Judith Shea’s work is well represented in museum collections including the Hirshhorn Museum and Sculpture Garden, Washington, DC; the Metropolitan Museum of Art, New York City; the Museum of Modern Art, New York City; the National Gallery, Washington, DC; the Whitney Museum of American Art, New York City; and the Walker Art Center, Minneapolis. Solo exhibitions of her work have taken place at the Laumeier Sculpture Park and Museum, St. Louis; the Museum of Contemporary Art, San Diego; the National Museum of Women in the Arts, Washington, DC; the Nelson-Atkins Museum of Art, Kansas City; and the Pennsylvania Academy of Fine Arts, Philadelphia, as well as at a number of other American museums. Throughout her career, she has been represented in group exhibitions including important shows at the Barbican Art Centre, London; Centro Cultural de Arte Contemporaneo, Mexico, DF; the Guggenheim Museum, New York; The Museum of Fine Arts, Houston; PS1 Contemporary Art Center, Long Island City, New York; the Sheldon Museum of Art, Lincoln, Nebraska; and the Santa Barbara Museum of Art, Santa Barbara, California, to name a few.

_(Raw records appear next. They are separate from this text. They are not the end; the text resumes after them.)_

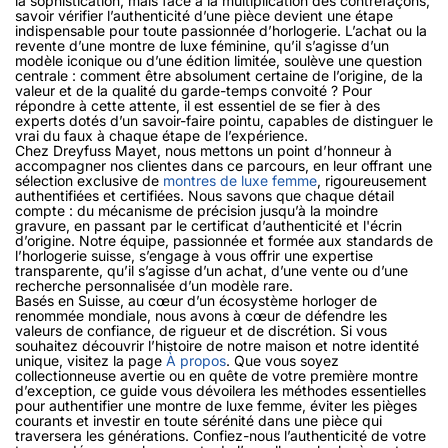
la sophistication, mais face à la multiplication des contrefaçons,
savoir vérifier l’authenticité d’une pièce devient une étape
indispensable pour toute passionnée d’horlogerie. L’achat ou la
revente d’une montre de luxe féminine, qu’il s’agisse d’un
modèle iconique ou d’une édition limitée, soulève une question
centrale : comment être absolument certaine de l’origine, de la
valeur et de la qualité du garde-temps convoité ? Pour
répondre à cette attente, il est essentiel de se fier à des
experts dotés d’un savoir-faire pointu, capables de distinguer le
vrai du faux à chaque étape de l’expérience.
Chez Dreyfuss Mayet, nous mettons un point d’honneur à
accompagner nos clientes dans ce parcours, en leur offrant une
sélection exclusive de
montres de luxe femme
, rigoureusement
authentifiées et certifiées. Nous savons que chaque détail
compte : du mécanisme de précision jusqu’à la moindre
gravure, en passant par le certificat d’authenticité et l'écrin
d’origine. Notre équipe, passionnée et formée aux standards de
l’horlogerie suisse, s’engage à vous offrir une expertise
transparente, qu’il s’agisse d’un achat, d’une vente ou d’une
recherche personnalisée d’un modèle rare.
Basés en Suisse, au cœur d’un écosystème horloger de
renommée mondiale, nous avons à cœur de défendre les
valeurs de confiance, de rigueur et de discrétion. Si vous
souhaitez découvrir l’histoire de notre maison et notre identité
unique, visitez la page
À propos
. Que vous soyez
collectionneuse avertie ou en quête de votre première montre
d’exception, ce guide vous dévoilera les méthodes essentielles
pour authentifier une montre de luxe femme, éviter les pièges
courants et investir en toute sérénité dans une pièce qui
traversera les générations. Confiez-nous l’authenticité de votre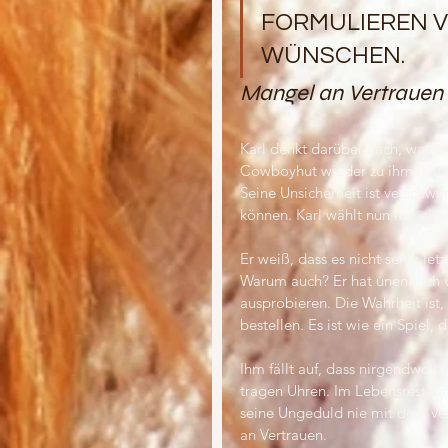
FORMULIEREN V
WÜNSCHEN.
Mangel an Vertrauen
Karl denkt darüber nach, was er
Cowboyhut wieder zu ihm lehnt, b
Seine Unsicherheit ist verschwun
können. Karl wählt nun mit ein
Er weiß, dass es nicht seine let
Warum auch? Er hat unendlich v
ausprobieren. Die Wahrheit ist,
bestellen. Es ist wie ein Spiel, 
Ihm fällt auf, dass nirgendwo 
tragen Uhren. Im Lebensrestauran
seine Ungeduld nie mit dem ver
an Vertrauen.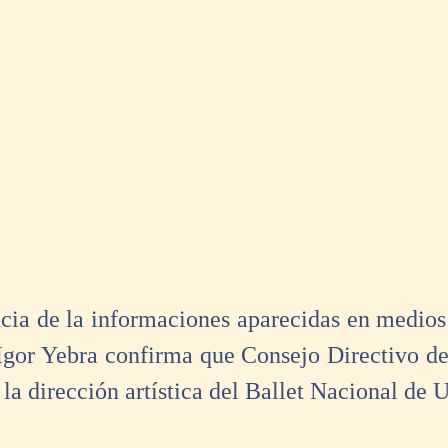
a de la informaciones aparecidas en medios 
 Igor Yebra confirma que Consejo Directivo del
 la dirección artística del Ballet Nacional de 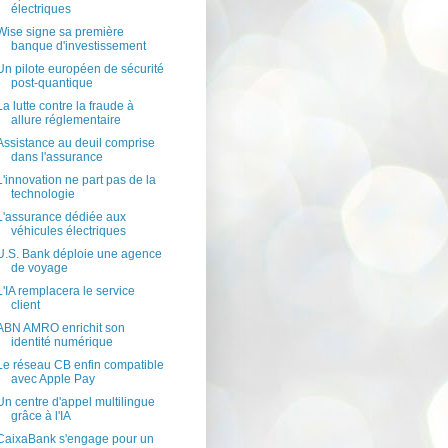
électriques
Wise signe sa première
banque d'investissement
Un pilote européen de sécurité
post-quantique
La lutte contre la fraude à
allure réglementaire
Assistance au deuil comprise
dans l'assurance
L'innovation ne part pas de la
technologie
L'assurance dédiée aux
véhicules électriques
U.S. Bank déploie une agence
de voyage
L'IA remplacera le service
client
ABN AMRO enrichit son
identité numérique
Le réseau CB enfin compatible
avec Apple Pay
Un centre d'appel multilingue
grâce à l'IA
CaixaBank s'engage pour un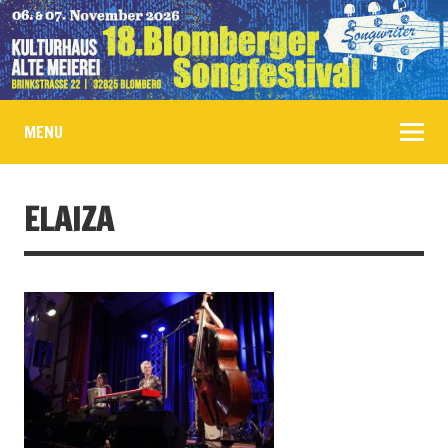
MENU
ELAIZA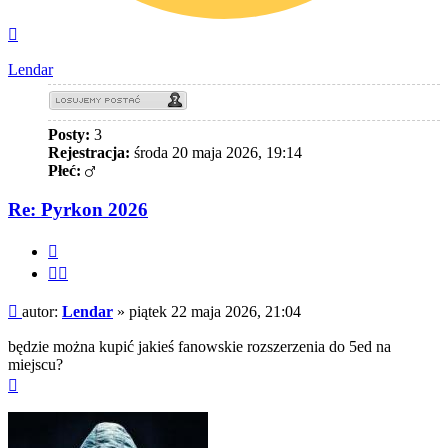
Na
górę
Lendar
Posty:
3
Rejestracja:
środa 20 maja 2026, 19:14
Płeć:
Re: Pyrkon 2026
Cytuj
Cytuj
fragment
Post
autor:
Lendar
»
piątek 22 maja 2026, 21:04
będzie można kupić jakieś fanowskie rozszerzenia do 5ed na
miejscu?
Na
górę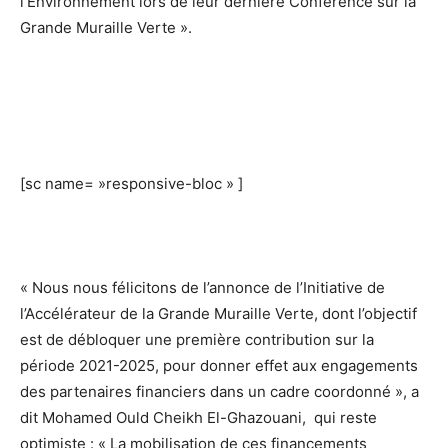
l’Environnement lors de leur dernière Conférence sur la
Grande Muraille Verte ».
[sc name= »responsive-bloc » ]
« Nous nous félicitons de l’annonce de l’Initiative de
l’Accélérateur de la Grande Muraille Verte, dont l’objectif
est de débloquer une première contribution sur la
période 2021-2025, pour donner effet aux engagements
des partenaires financiers dans un cadre coordonné », a
dit Mohamed Ould Cheikh El-Ghazouani, qui reste
optimiste : « La mobilisation de ces financements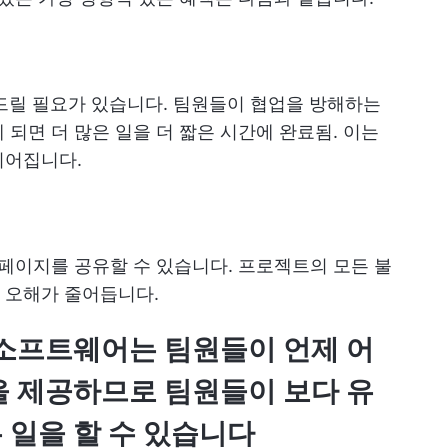
드릴 필요가 있습니다. 팀원들이 협업을 방해하는
되면 더 많은 일을 더 짧은 시간에 완료됨. 이는
이어집니다.
 페이지를 공유할 수 있습니다. 프로젝트의 모든 불
 오해가 줄어듭니다.
소프트웨어는 팀원들이 언제 어
을 제공하므로 팀원들이 보다 유
 일을 할 수 있습니다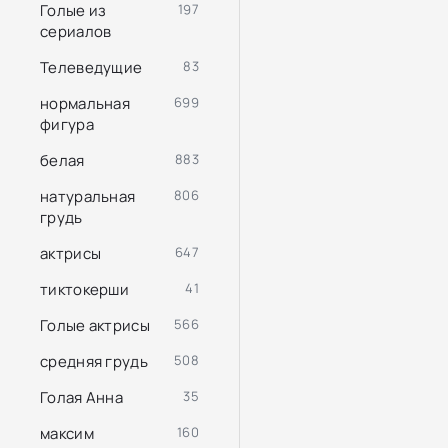
Голые из
197
сериалов
Телеведущие
83
нормальная
699
фигура
белая
883
натуральная
806
грудь
актрисы
647
тиктокерши
41
Голые актрисы
566
средняя грудь
508
Голая Анна
35
максим
160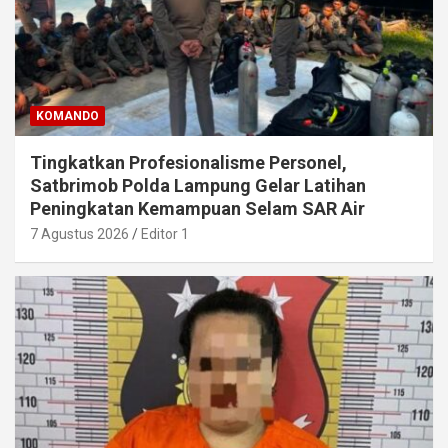
KOMANDO
Tingkatkan Profesionalisme Personel,
Satbrimob Polda Lampung Gelar Latihan
Peningkatan Kemampuan Selam SAR Air
7 Agustus 2026
Editor 1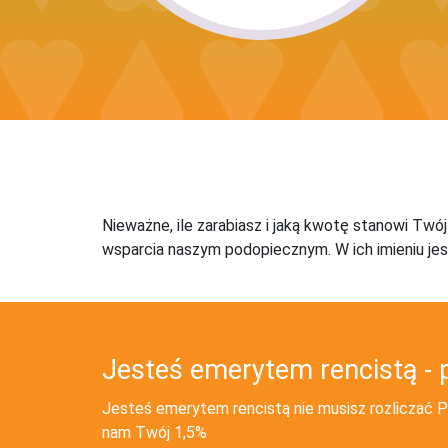
Nieważne, ile zarabiasz i jaką kwotę stanowi Twó
wsparcia naszym podopiecznym. W ich imieniu jes
Jesteś emerytem rencistą - 
Jesteś emerytem rencistą nie musisz rozliczać PI
nam Twój 1,5%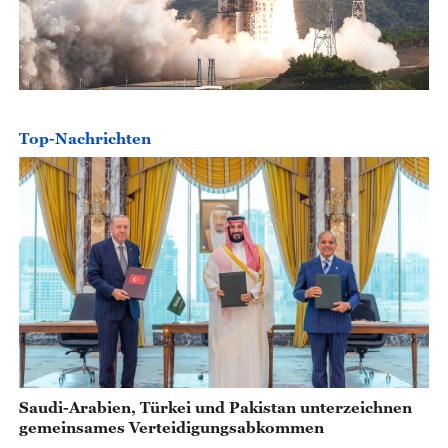
Top-Nachrichten
Saudi-Arabien, Türkei und Pakistan unterzeichnen
gemeinsames Verteidigungsabkommen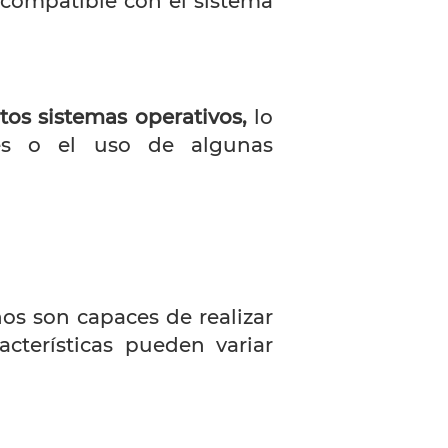
s compatible con el sistema
rtos sistemas operativos,
lo
nes o el uso de algunas
s son capaces de realizar
acterísticas pueden variar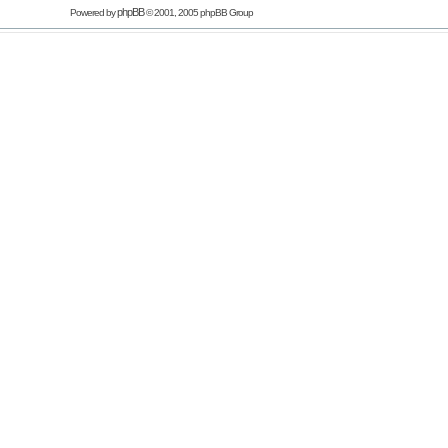
phpBB
Powered by
© 2001, 2005 phpBB Group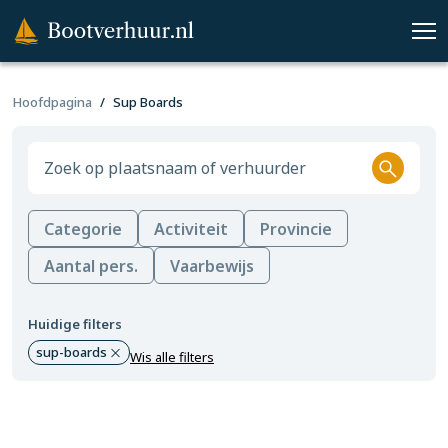
Hoofdpagina
Sup Boards
Categorie
Activiteit
Provincie
Aantal pers.
Vaarbewijs
Huidige filters
sup-boards
Wis alle filters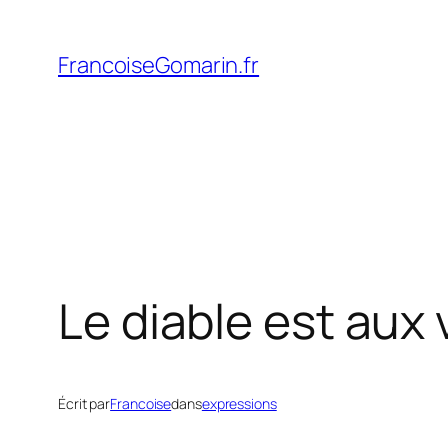
Aller
au
FrancoiseGomarin.fr
contenu
Le diable est aux
Écrit par
Francoise
dans
expressions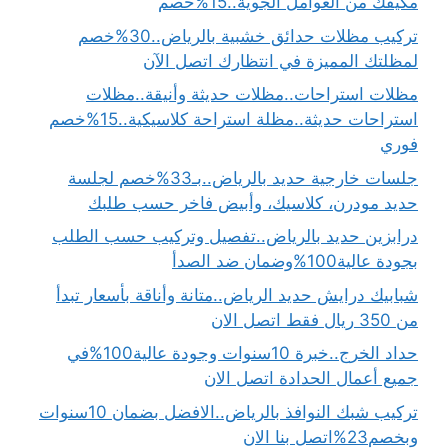
مكيفك من العوامل الجوية..15%خصم
تركيب مظلات حدائق خشبية بالرياض..30%خصم
لمظلتك المميزة في انتظارك اتصل الآن
مظلات استراحات..مظلات حديثة وأنيقة..مظلات
استراحات حديثة..مظلة استراحة كلاسيكية..15%خصم
فوري
جلسات خارجية حديد بالرياض..بـ33%خصم لجلسة
حديد مودرن، كلاسيك، وأبيض فاخر حسب طلبك
درابزين حديد بالرياض..تفصيل وتركيب حسب الطلب
بجودة عالية100%وضمان ضد الصدأ
شبابيك درايش حديد الرياض..متانة وأناقة بأسعار تبدأ
من 350 ريال فقط اتصل الان
حداد الخرج..خبرة 10سنوات وجودة عالية100%في
جميع أعمال الحدادة اتصل الان
تركيب شبك النوافذ بالرياض..الافضل بضمان 10سنوات
وبخصم23%اتصل بنا الان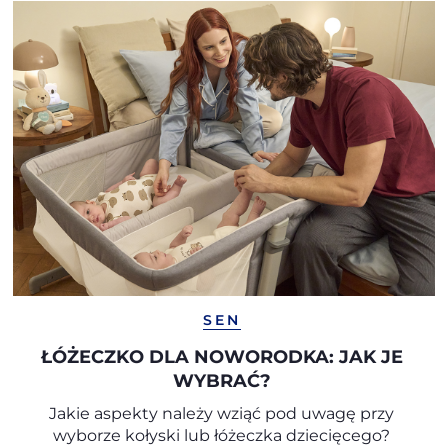
SEN
ŁÓŻECZKO DLA NOWORODKA: JAK JE
WYBRAĆ?
Jakie aspekty należy wziąć pod uwagę przy
wyborze kołyski lub łóżeczka dziecięcego?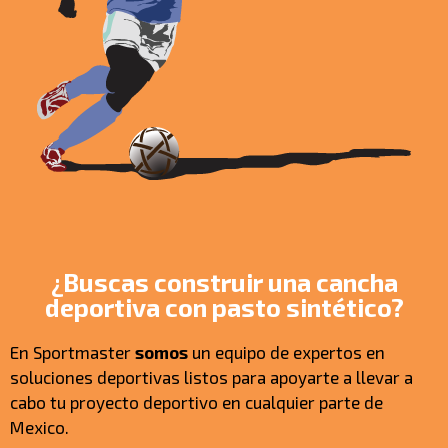
¿Buscas construir una cancha
deportiva con pasto sintético?
En Sportmaster
somos
un equipo de expertos en
soluciones deportivas listos para apoyarte a llevar a
cabo tu proyecto deportivo en cualquier parte de
Mexico.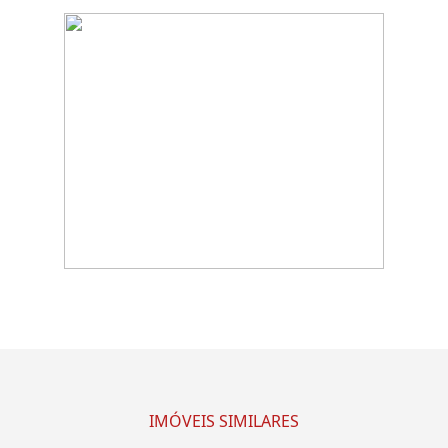
IMÓVEIS SIMILARES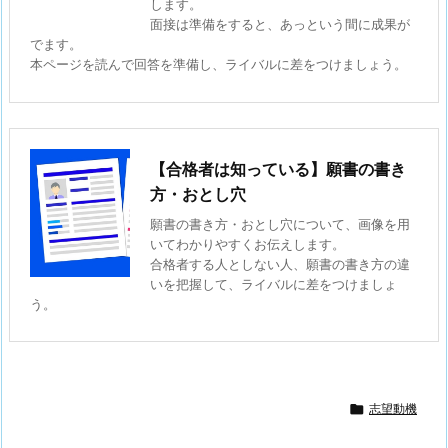
します。
面接は準備をすると、あっという間に成果が
でます。
本ページを読んで回答を準備し、ライバルに差をつけましょう。
【合格者は知っている】願書の書き
方・おとし穴
願書の書き方・おとし穴について、画像を用
いてわかりやすくお伝えします。
合格者する人としない人、願書の書き方の違
いを把握して、ライバルに差をつけましょ
う。

志望動機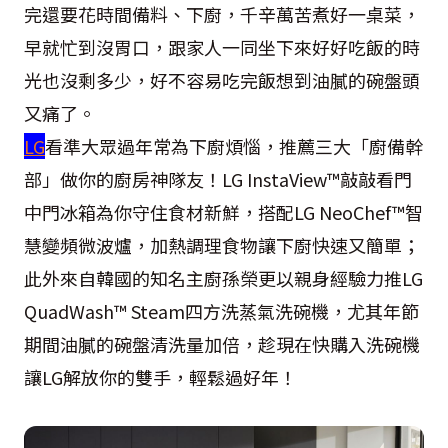
完還要花時間備料、下廚，千辛萬苦煮好一桌菜，
早就忙到沒胃口，跟家人一同坐下來好好吃飯的時
光也沒剩多少，好不容易吃完飯想到油膩的碗盤頭
又痛了。
LG
看準大眾過年常為下廚煩惱，推薦三大「廚備幹
部」做你的廚房神隊友！LG InstaView™敲敲看門
中門冰箱為你守住食材新鮮，搭配LG NeoChef™智
慧變頻微波爐，加熱調理食物讓下廚快速又簡單；
此外來自韓國的知名主廚孫榮更以親身經驗力推LG
QuadWash™ Steam四方洗蒸氣洗碗機，尤其年節
期間油膩的碗盤清洗量加倍，趁現在快購入洗碗機
讓LG解放你的雙手，輕鬆過好年！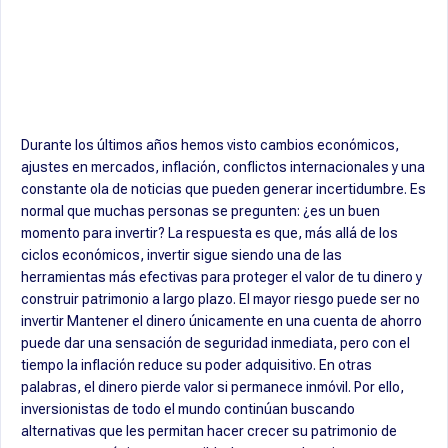
sigue siendo una de las
mejores decisiones para
proteger y hacer crecer tu
patrimonio
Durante los últimos años hemos visto cambios económicos,
ajustes en mercados, inflación, conflictos internacionales y una
constante ola de noticias que pueden generar incertidumbre. Es
normal que muchas personas se pregunten: ¿es un buen
momento para invertir? La respuesta es que, más allá de los
ciclos económicos, invertir sigue siendo una de las
herramientas más efectivas para proteger el valor de tu dinero y
construir patrimonio a largo plazo. El mayor riesgo puede ser no
invertir Mantener el dinero únicamente en una cuenta de ahorro
puede dar una sensación de seguridad inmediata, pero con el
tiempo la inflación reduce su poder adquisitivo. En otras
palabras, el dinero pierde valor si permanece inmóvil. Por ello,
inversionistas de todo el mundo continúan buscando
alternativas que les permitan hacer crecer su patrimonio de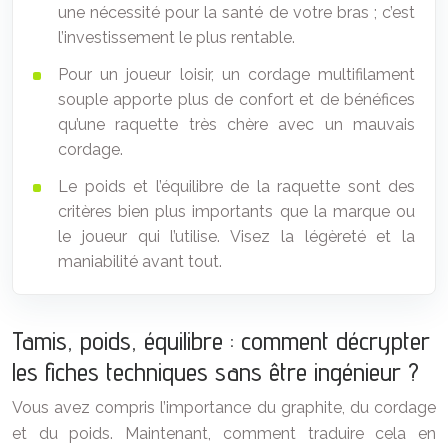
une nécessité pour la santé de votre bras ; c’est
l’investissement le plus rentable.
Pour un joueur loisir, un cordage multifilament
souple apporte plus de confort et de bénéfices
qu’une raquette très chère avec un mauvais
cordage.
Le poids et l’équilibre de la raquette sont des
critères bien plus importants que la marque ou
le joueur qui l’utilise. Visez la légèreté et la
maniabilité avant tout.
Tamis, poids, équilibre : comment décrypter
les fiches techniques sans être ingénieur ?
Vous avez compris l’importance du graphite, du cordage
et du poids. Maintenant, comment traduire cela en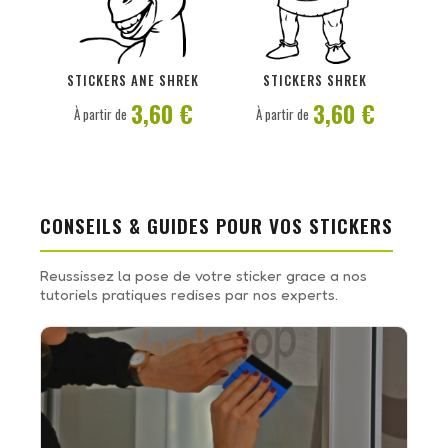
PERSONNALISER
PERSONNALISER
STICKERS ANE SHREK
STICKERS SHREK
3,60 €
3,60 €
À partir de
À partir de
CONSEILS & GUIDES POUR VOS STICKERS
Reussissez la pose de votre sticker grace a nos
tutoriels pratiques redises par nos experts.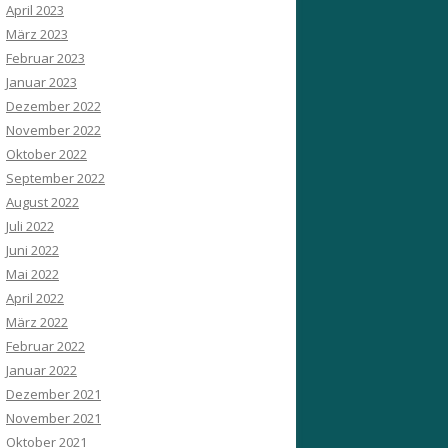
April 2023
März 2023
Februar 2023
Januar 2023
Dezember 2022
November 2022
Oktober 2022
September 2022
August 2022
Juli 2022
Juni 2022
Mai 2022
April 2022
März 2022
Februar 2022
Januar 2022
Dezember 2021
November 2021
Oktober 2021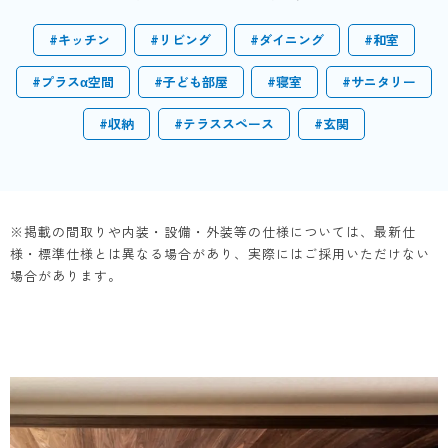
#キッチン
#リビング
#ダイニング
#和室
#プラスα空間
#子ども部屋
#寝室
#サニタリー
#収納
#テラススペース
#玄関
※掲載の間取りや内装・設備・外装等の仕様については、最新仕
様・標準仕様とは異なる場合があり、実際にはご採用いただけない
場合があります。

Awards include the National Academy’s Dunwiddie Prize in Sculpture; The Rome Prize, Trustees Award; The Rockefeller Foundation Fellowship to Bellagio, Italy; The Solomon R. Guggenheim Museum’s Sculptor in Residence at Chesterwood, MA, and two National Endowment for the Arts Fellowships in Sculpture.
Ms. Shea has given back to her community by teaching at Yale University, New York University, The San Francisco Art Institute, the School of the Museum of Fine Arts Boston, Parsons School of Design, Skowhegan School, and the University of Pennsylvania. She currently serves on the Exhibition Committee of the National Academy in New York.
Ms. Shea was surprised by the award and when reached by phone said: “Receiving the Artists’ Legacy Foundation’s 2011 Artist Award is a total surprise, and I am so pleased that I was selected. It means a great deal to me.” A ceremony honoring the artist will take place in the San Francisco Bay Area during November.